We find **quartiles** in very similar ways.

The **first (or lower) quartile** is calculated from \dfrac{n}{4}. If this is a whole number then the first quartile is the average of this term and the term above. If this is not a whole number then we round the number up to find the position of the first quartile.

The **third (or upper) quartile** is calculated from \dfrac{3n}{4}. If this is a whole number then the third quartile is the average of this term and the term above.

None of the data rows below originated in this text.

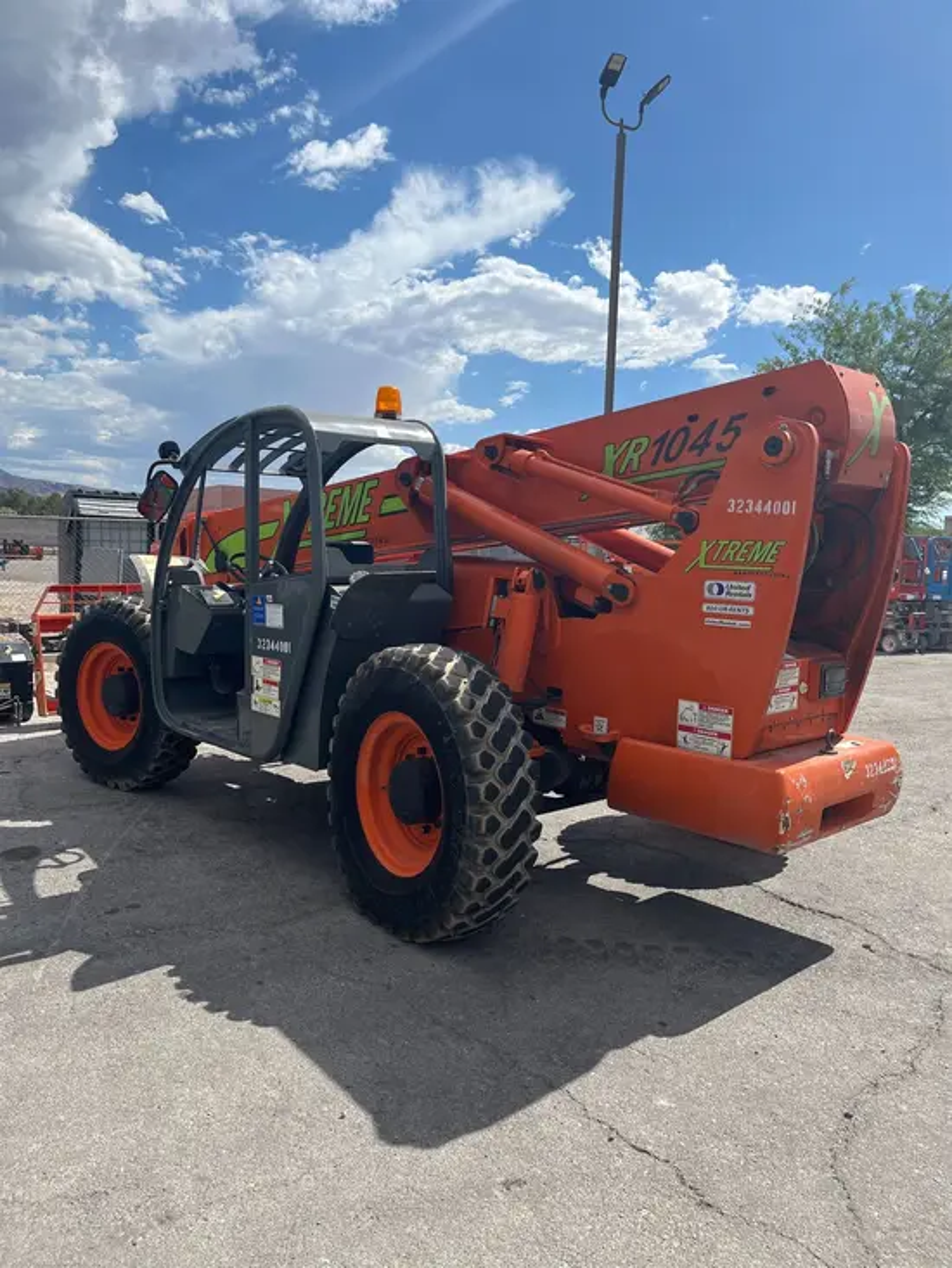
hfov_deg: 53.1
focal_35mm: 26
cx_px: 476
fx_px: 953
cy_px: 634
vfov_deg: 67.3
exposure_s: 1/5076
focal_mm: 5.1
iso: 50
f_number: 1.6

If this is not a whole number then we round the number up to find the position of the third quartile.

**Note: We always round up** to find the position of the quartile, even if \dfrac{n}{4} or \dfrac{3n}{4} would usually be rounded down.

Finally we define the **interquartile range**:

\text{interquartile range}=\text{third quartile}-\text{first quartile}

**Outliers**

The **interquartile range** provides a method to deal with **outliers**. Since it is not calculated using any **outliers** because it is the range of the middle half of the data, it is sensible to say that an **outlier** is a certain multiple of the** interquartile range** below the **first quartile** or above the **third quartile**. An exam question might, for example, provide a data set and ask you to calculate the **interquartile range** and find **outliers**.

**Note:** The particular multiplier you need to use to identify any outliers will be given to you in the question.

**Example 1: The Interquartile Range**

Consider the data set 1,4,5,5,6,6,6,6,7,10,12. What is the **interquartile range**?

**[2 marks]**

There are 11 data points. \dfrac{11}{4}=2.75, so the first quartile is in the third position, which is 5.

\dfrac{3\times 11}{4}=8.25, so the third quartile is in the 9th position, which is 7. So the interquartile range is 7-5=2.

**Example 2: Outliers**

Consider the data set 21,34,35,39,41,42,44. A data point is said to be an **outlier** if it is more than 1.5 times the **interquartile range** above the third quartile or below the first quartile. Identify any **outliers**.

**[5 marks]**

There are 7 data points. \dfrac{7}{4}=1.75, so the first quartile is in the second position, which is 34.

\dfrac{3\times 7}{4}=5.25, so the third quartile is in the 6th position, which is 42. So the interquartile range is 42-34=8.

Calculate boundaries for outliers: 1.5\times 8=12 so the lower boundary is 34-12=22 and the upper boundary is 42+12=56. The data value 21 falls outside of these boundaries, so it is an outlier. There are no other outliers.

## Outliers and Interquartile Range Example Questions

**Question 1: **What is the interquartile range of this data set?

3,11,21,30,38,49,51,54

**[2 marks]**

There are 8 data points. \dfrac{8}{4}=2 so for the lower quartile we average the second and third points, which is \dfrac{11+21}{2}=16. \dfrac{3\times 8}{4}=6 so for the upper quartile we average the sixth and seventh points, which is \dfrac{49+51}{2}=50. So the interquartile range is 50-16=34.

**Question 2: **Find the interquartile range of the data in this frequency table.

**[4 marks]**

There are 100 data points.

\dfrac{100}{4}=25 so the first quartile is the average of the 25th and 26th data points, both of which are 3; so the first quartile is 3.

\dfrac{3\times 100}{4}=75 so the third quartile is the average of the 75th and 76th data points, both of which are 6; so the third quartile is 6.

Note: in which value a data point falls can be seen easily with a cumulative frequency table.

The interquartile range is 6-3=3

**Question 3: **A value is said to be an outlier if it is more than 1.5 times the interquartile range above the third quartile or below the first quartile. How many outliers are there in the data set below?

4,16,36,44,46,48,48,49,49,49,\\50,52,54,55,56,58,63,72,81,99

**[7 marks]**

There are 20 data points.

\dfrac{20}{4}=5 so the first quartile is the average of the fifth and sixth data point, which is \dfrac{46+48}{2}=47

\dfrac{3\times 20}{4}=15 so the third quartile is the average of the 15th and 16th data point, which is \dfrac{56+58}{2}=57

The interquartile range is 57-47=10.

So our lower boundary is 47-1.5\times10=32 and our upper boundary is 56+1.5\times10=71.

4 and 16 lie outside the lower boundary, while 72, 81 and 99 lie outside the upper boundary, so there are five outliers overall.